Employee Share Schemes – gently does it!
We're often contacted by private company owners who are keen to implement share plans for their employees quickly. They've heard about the positives – employee commitment, improvement in productivity – and for some plans like Enterprise Management Incentive (EMI) and Share Incentive Plan (SIP) the tax advantages sound too good to be missed. They're fired up and ready to go, and they want to move fast.
Our advice at RM2 is almost always that it's a good idea to step back, slow down and look at the basics.
Here are 5 key points to think about before you press the Go button – and the first one is the most important.
1. Why do you want to use a share plan?
It's easy just to say, to tie in employees in the long term, to attract new recruits, to drive the company towards an exit. All those are excellent reasons, but they are often generic. Each company is different, with its own challenges and goals. Think about what you want a share plan to achieve. The design and detail will flow from your end objective, but if your end goal is not defined, it will be very difficult to establish a share plan that works for you and your company.

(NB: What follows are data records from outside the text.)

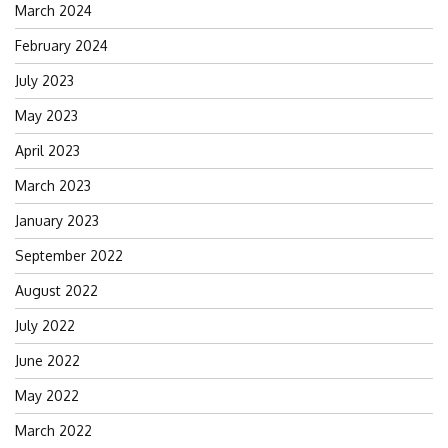
March 2024
February 2024
July 2023
May 2023
April 2023
March 2023
January 2023
September 2022
August 2022
July 2022
June 2022
May 2022
March 2022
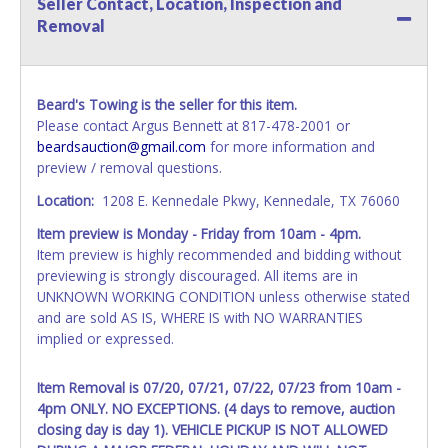
Seller Contact, Location, Inspection and
name exactly as it appears on the winning bidder's invoice.
Removal
If no company name is provided, then it will be listed in the
individual name instead. Updating your online account
information AFTER the item closes will not update your
invoice or vehicle paperwork information. No changes to
Beard's Towing is the seller for this item.
paperwork will be allowed. No exceptions!
Please contact Argus Bennett at 817-478-2001 or
beardsauction@gmail.com
for more information and
NOTE: State law requires all vehicles be titled within 30
preview / removal questions.
days of receiving vehicle paperwork (includes Storage Lien
Packets, Titles or Auction Sales Receipts).
Once 30 days
Location:
1208 E. Kennedale Pkwy, Kennedale, TX 76060
have passed, the seller will no longer be able to help you
Item preview is Monday - Friday from 10am - 4pm.
obtain a title. Please apply for title with the State using
Item preview is highly recommended and bidding without
your provided paperwork before this time period expires!
previewing is strongly discouraged. All items are in
Any work / repairs performed on a vehicle prior to
UNKNOWN WORKING CONDITION unless otherwise stated
transferring and receiving a title back from the State ARE
and are sold AS IS, WHERE IS with NO WARRANTIES
NOT recommended and at the winning bidders' risk. Until
implied or expressed.
the title has been officially transferred by the State and it
has been received back "in hand", the winning bidder is
Item Removal is 07/20, 07/21, 07/22, 07/23 from 10am -
not considered the owner.
4pm ONLY. NO EXCEPTIONS. (4 days to remove, auction
closing day is day 1). VEHICLE PICKUP IS NOT ALLOWED
WARNING: IT IS RECOMMENDED THAT LICENSE PLATES BE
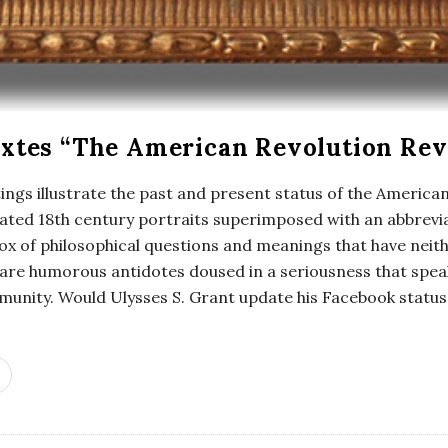
xtes “The American Revolution Rev
ings illustrate the past and present status of the American
icated 18th century portraits superimposed with an abbrev
ox of philosophical questions and meanings that have neit
 are humorous antidotes doused in a seriousness that speak
unity. Would Ulysses S. Grant update his Facebook status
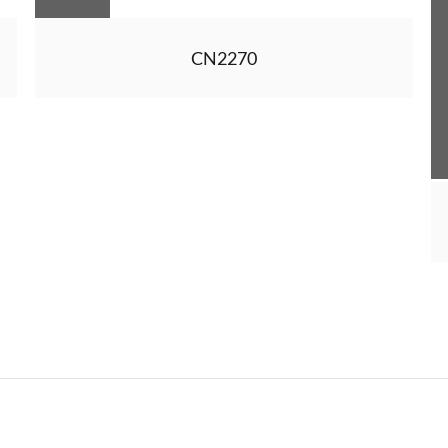
CN2270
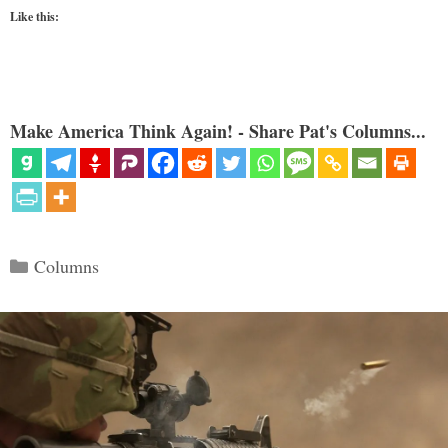
Like this:
Make America Think Again! - Share Pat's Columns...
Categories
Columns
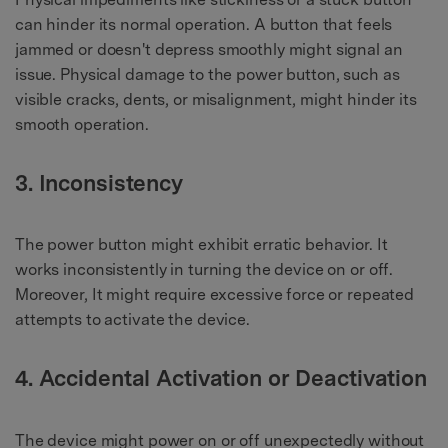
can hinder its normal operation. A button that feels
jammed or doesn't depress smoothly might signal an
issue. Physical damage to the power button, such as
visible cracks, dents, or misalignment, might hinder its
smooth operation.
3. Inconsistency
The power button might exhibit erratic behavior. It
works inconsistently in turning the device on or off.
Moreover, It might require excessive force or repeated
attempts to activate the device.
4. Accidental Activation or Deactivation
The device might power on or off unexpectedly without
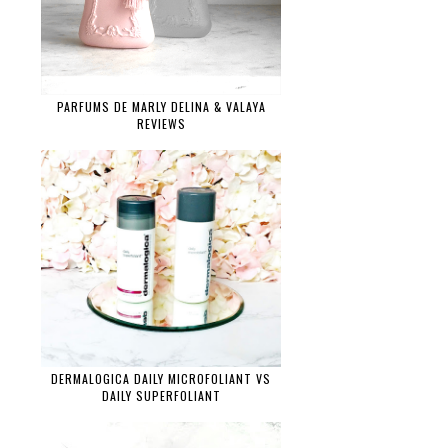
PARFUMS DE MARLY DELINA & VALAYA
REVIEWS
DERMALOGICA DAILY MICROFOLIANT VS
DAILY SUPERFOLIANT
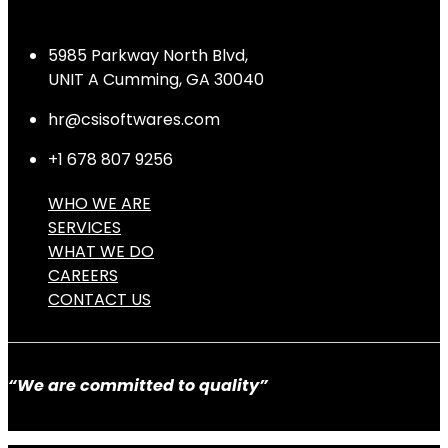
5985 Parkway North Blvd,
UNIT A Cumming, GA 30040
hr@csisoftwares.com
+1 678 807 9256
WHO WE ARE
SERVICES
WHAT WE DO
CAREERS
CONTACT US
“We are committed to quality”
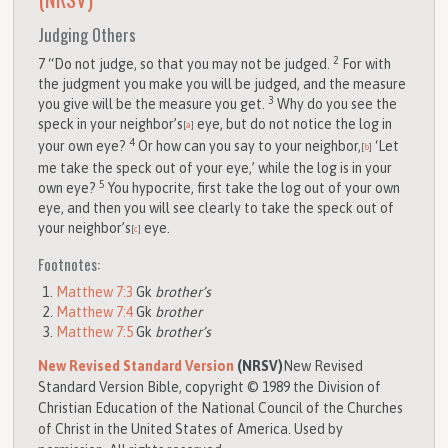
Judging Others
2
7
“Do not judge, so that you may not be judged.
For with
the judgment you make you will be judged, and the measure
3
you give will be the measure you get.
Why do you see the
speck in your neighbor’s
eye, but do not notice the log in
[
a
]
4
your own eye?
Or how can you say to your neighbor,
‘Let
[
b
]
me take the speck out of your eye,’ while the log is in your
5
own eye?
You hypocrite, first take the log out of your own
eye, and then you will see clearly to take the speck out of
your neighbor’s
eye.
[
c
]
Footnotes:
Matthew 7:3
Gk
brother’s
Matthew 7:4
Gk
brother
Matthew 7:5
Gk
brother’s
New Revised Standard Version
(NRSV)
New Revised
Standard Version Bible, copyright © 1989 the Division of
Christian Education of the National Council of the Churches
of Christ in the United States of America. Used by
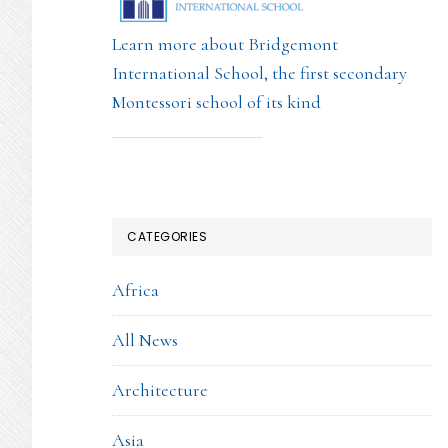
Learn more about Bridgemont
International School, the first secondary
Montessori school of its kind
CATEGORIES
Africa
All News
Architecture
Asia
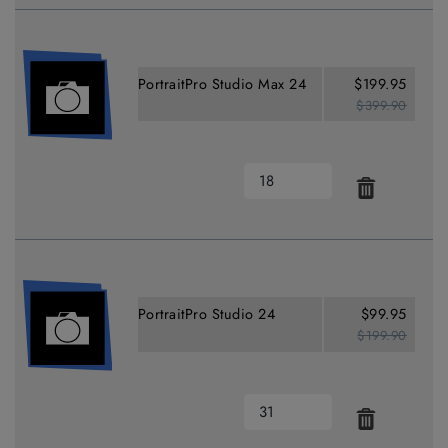
PortraitPro Studio Max 24
$199.95
$399.90
PortraitPro Studio 24
$99.95
$199.90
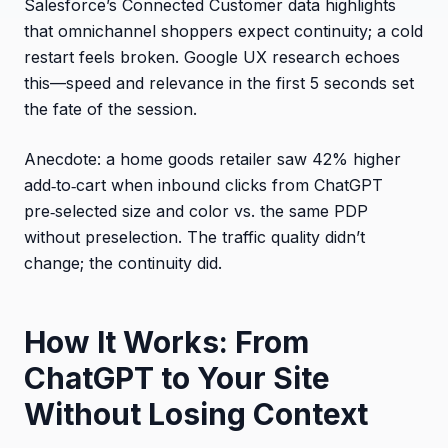
Salesforce’s Connected Customer data highlights
that omnichannel shoppers expect continuity; a cold
restart feels broken. Google UX research echoes
this—speed and relevance in the first 5 seconds set
the fate of the session.
Anecdote: a home goods retailer saw 42% higher
add‑to‑cart when inbound clicks from ChatGPT
pre‑selected size and color vs. the same PDP
without preselection. The traffic quality didn’t
change; the continuity did.
How It Works: From
ChatGPT to Your Site
Without Losing Context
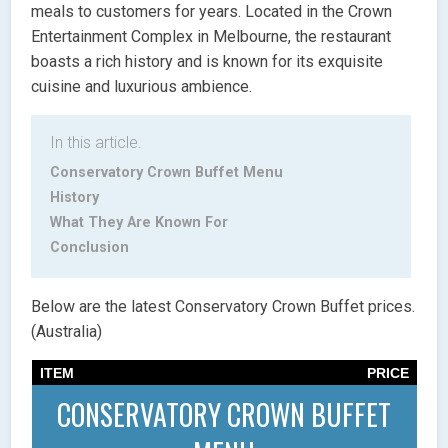
meals to customers for years. Located in the Crown
Entertainment Complex in Melbourne, the restaurant
boasts a rich history and is known for its exquisite
cuisine and luxurious ambience.
In this article.
Conservatory Crown Buffet Menu
History
What They Are Known For
Conclusion
Below are the latest Conservatory Crown Buffet prices.
(Australia)
ITEM
PRICE
CONSERVATORY CROWN BUFFET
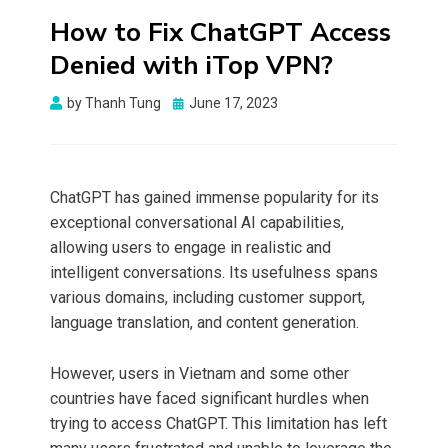
How to Fix ChatGPT Access
Denied with iTop VPN?
Posted
by
Thanh Tung
June 17, 2023
on
ChatGPT has gained immense popularity for its
exceptional conversational AI capabilities,
allowing users to engage in realistic and
intelligent conversations. Its usefulness spans
various domains, including customer support,
language translation, and content generation.
However, users in Vietnam and some other
countries have faced significant hurdles when
trying to access ChatGPT. This limitation has left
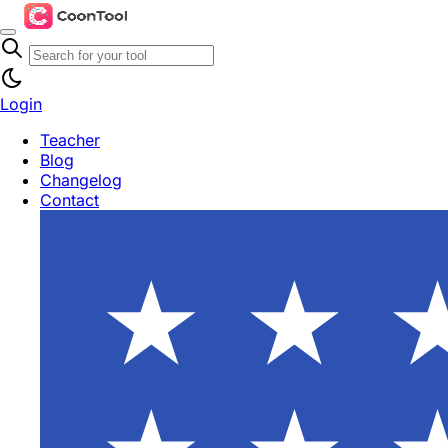
Login
Teacher
Blog
Changelog
Contact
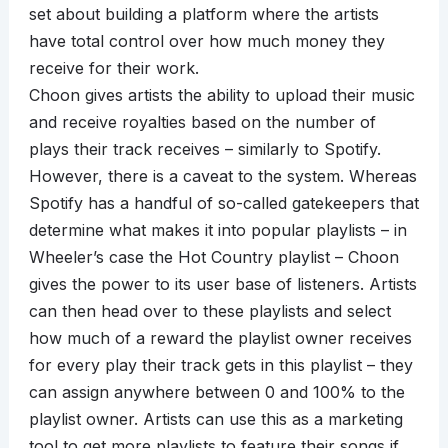
set about building a platform where the artists
have total control over how much money they
receive for their work.
Choon gives artists the ability to upload their music
and receive royalties based on the number of
plays their track receives – similarly to Spotify.
However, there is a caveat to the system. Whereas
Spotify has a handful of so-called gatekeepers that
determine what makes it into popular playlists – in
Wheeler’s case the Hot Country playlist – Choon
gives the power to its user base of listeners. Artists
can then head over to these playlists and select
how much of a reward the playlist owner receives
for every play their track gets in this playlist – they
can assign anywhere between 0 and 100% to the
playlist owner. Artists can use this as a marketing
tool to get more playlists to feature their songs if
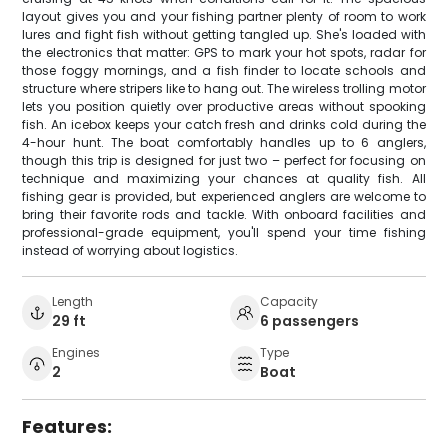
layout gives you and your fishing partner plenty of room to work
lures and fight fish without getting tangled up. She's loaded with
the electronics that matter: GPS to mark your hot spots, radar for
those foggy mornings, and a fish finder to locate schools and
structure where stripers like to hang out. The wireless trolling motor
lets you position quietly over productive areas without spooking
fish. An icebox keeps your catch fresh and drinks cold during the
4-hour hunt. The boat comfortably handles up to 6 anglers,
though this trip is designed for just two – perfect for focusing on
technique and maximizing your chances at quality fish. All
fishing gear is provided, but experienced anglers are welcome to
bring their favorite rods and tackle. With onboard facilities and
professional-grade equipment, you'll spend your time fishing
instead of worrying about logistics.
Length
Capacity
29 ft
6 passengers
Engines
Type
2
Boat
Features:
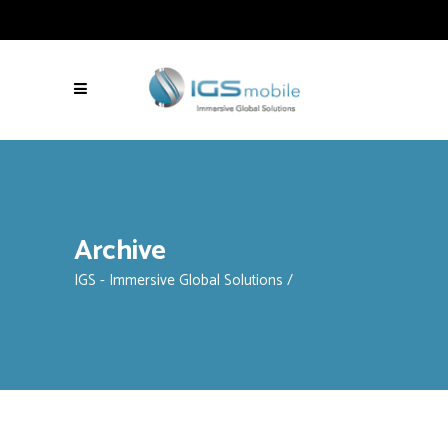
Archive
IGS - Immersive Global Solutions
/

2. All employees or some employees?
Like democracy generally, including all employees in your share plan has advantages and disadvantages. On the plus side, it's fairer, it makes everyone feel involved, and it may help make all your employees feel like owners and drive the company forward. On the other hand – will all your employees be motivated by share ownership? Do they all "deserve" a stake of your carefully established business? If all are involved, what effect will this have on your equity pool and dilution limits – is there enough to go round? And, finally, if you include all your employees now, what about future hires? Will you keep making awards to everyone, or do you risk disgruntled new hires who weren't in at the beginning? - Go back to question 1 and think about what your share plan is intended to achieve, and the answer to this question should become clearer.
3. Should you use shares or options?
An option is a promise to the option holder that he can buy a share in the future at a price set today. Until the option is exercised, the option holder has no rights to votes or dividends. Once the option is exercised, and shares are acquired, it's a different story. Unless you create a different class of shares for use under your share plan, your employees will have the rights to receive dividends, and the right to vote on their shares (albeit probably without any controlling influence). Again, the answer to this goes back to question 1 – what do you want to achieve? If you want employees to really feel like shareholders, then shares are probably the way forward. If you want to drive your company towards a sale, then an exit-only option may be a better approach.
4. What performance conditions should you use?
You can attach performance conditions to your share plan arrangements and like any other performance measure they should be smart, measurable and achievable. If your employees don't understand their targets, it will be impossible for them to work towards them.
As to what your performance conditions should involve – go back to question 1. What do you want to achieve with your share plan? If you know that, the performance conditions will write themselves.
5. How much equity?
As a rough rule of thumb, setting aside 10% of your company's equity for a share scheme isn't going to scare the horses – even where there's an outside or venture capital investor. However, consider the returns to your employees – for example, if exit only options are involved, what's the likely gain for an employee with a certain percentage of the equity? If dividends are part of the plan, what level of dividends are likely to be paid out? What about the dilution for the owners? And – very importantly – a 1% stake now may not be a 1% stake in the future – what if future investors result in dilution? What effect will that have on existing shareholders and option holders? Once more, go back to question 1 – if you've a clear idea of the reason behind the share plan, you are well on the way to establishing the level of equity required for your plan.
Share plans – especially in smaller private companies – can be set up quickly, and easily. But a private company owner needs to think very carefully about the plan's objectives; after all, it involves giving away a certain amount of a company that he or she may have spent years building up. Once the foundations of the plan are laid, the rest should come easily – otherwise, the old saying "more haste, less speed" may well apply.